TEXT FOR ANALYSIS =
►

On 12/4/2019 5:42 PM, Ilya Maximets wrote:
> On 04.12.2019 16:25, Eli Britstein wrote:
>> On 12/3/2019 5:19 PM, Sriharsha Basavapatna wrote:
>>> On Wed, Nov 20, 2019 at 9:07 PM Eli Britstein <el...@mellanox.com> wrote:
>>>> Signed-off-by: Eli Britstein <el...@mellanox.com>
>>>> Reviewed-by: Oz Shlomo <o...@mellanox.com>
>>>> ---
>>>> NEWS | 2 +
>>>> lib/netdev-offload-dpdk-flow.c | 87
>>>> ++++++++++++++++++++++++++++++++++++++++--
>>>> 2 files changed, 85 insertions(+), 4 deletions(-)
>>>>
>>>> diff --git a/NEWS b/NEWS
>>>> index 88b818948..ca9c2b230 100644
>>>> --- a/NEWS
>>>> +++ b/NEWS
>>>> @@ -10,6 +10,8 @@ Post-v2.12.0
>>>> if supported by libbpf.

◄

PROBLEMS TO WORK ON =
1. Reproduce everything in the patch thread from "On 12/4/2019 5:42" down to "insertions(+), 4 deletions(-)".
2. According to the patch thread, how many insertions and deletions does the diff summary report?
The lines after this are separate from the patch thread.

DATASET ENTRIES =
►

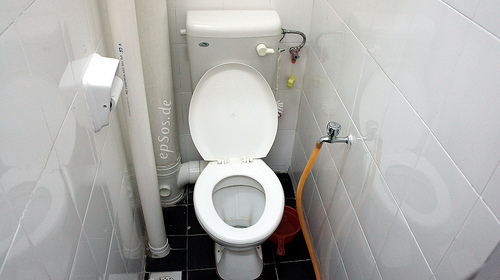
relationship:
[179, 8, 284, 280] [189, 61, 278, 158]
toilet has lid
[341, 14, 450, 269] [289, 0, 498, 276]
reflection on wall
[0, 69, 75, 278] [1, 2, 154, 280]
reflection on wall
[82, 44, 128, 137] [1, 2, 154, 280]
holder on wall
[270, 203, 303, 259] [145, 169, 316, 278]
pan on floor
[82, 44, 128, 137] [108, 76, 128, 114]
holder next to tissue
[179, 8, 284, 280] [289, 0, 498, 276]
toilet next to wall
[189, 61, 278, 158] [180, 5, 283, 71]
lid next to tank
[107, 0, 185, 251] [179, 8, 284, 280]
pipe next to toilet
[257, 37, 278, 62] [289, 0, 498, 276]
handle next to wall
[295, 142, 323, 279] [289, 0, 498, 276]
hose next to wall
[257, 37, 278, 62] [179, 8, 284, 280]
handle on toilet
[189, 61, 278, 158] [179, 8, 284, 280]
lid on toilet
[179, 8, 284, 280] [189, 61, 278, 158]
toilet next to lid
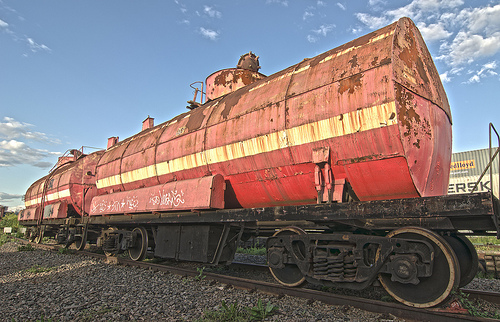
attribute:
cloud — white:
[196, 25, 221, 42]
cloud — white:
[461, 62, 498, 87]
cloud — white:
[442, 27, 499, 67]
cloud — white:
[313, 21, 335, 38]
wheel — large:
[306, 217, 472, 302]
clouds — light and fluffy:
[425, 9, 490, 42]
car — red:
[5, 15, 498, 308]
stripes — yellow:
[88, 96, 423, 189]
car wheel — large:
[269, 227, 314, 292]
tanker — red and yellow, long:
[61, 26, 466, 231]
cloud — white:
[182, 5, 219, 41]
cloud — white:
[357, 2, 487, 67]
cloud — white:
[3, 116, 71, 171]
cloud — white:
[2, 6, 53, 56]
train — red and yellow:
[59, 56, 424, 215]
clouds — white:
[16, 60, 49, 89]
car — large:
[14, 35, 479, 310]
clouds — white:
[2, 116, 63, 169]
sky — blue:
[1, 0, 499, 206]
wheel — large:
[92, 224, 123, 253]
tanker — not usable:
[90, 16, 450, 216]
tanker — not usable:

◄

ANSWER SECTION =
1.
On 12/4/2019 5:42 PM, Ilya Maximets wrote:
> On 04.12.2019 16:25, Eli Britstein wrote:
>> On 12/3/2019 5:19 PM, Sriharsha Basavapatna wrote:
>>> On Wed, Nov 20, 2019 at 9:07 PM Eli Britstein <el...@mellanox.com> wrote:
>>>> Signed-off-by: Eli Britstein <el...@mellanox.com>
>>>> Reviewed-by: Oz Shlomo <o...@mellanox.com>
>>>> ---
>>>> NEWS | 2 +
>>>> lib/netdev-offload-dpdk-flow.c | 87
>>>> ++++++++++++++++++++++++++++++++++++++++--
>>>> 2 files changed, 85 insertions(+), 4 deletions(-)

2. 85 insertions and 4 deletions.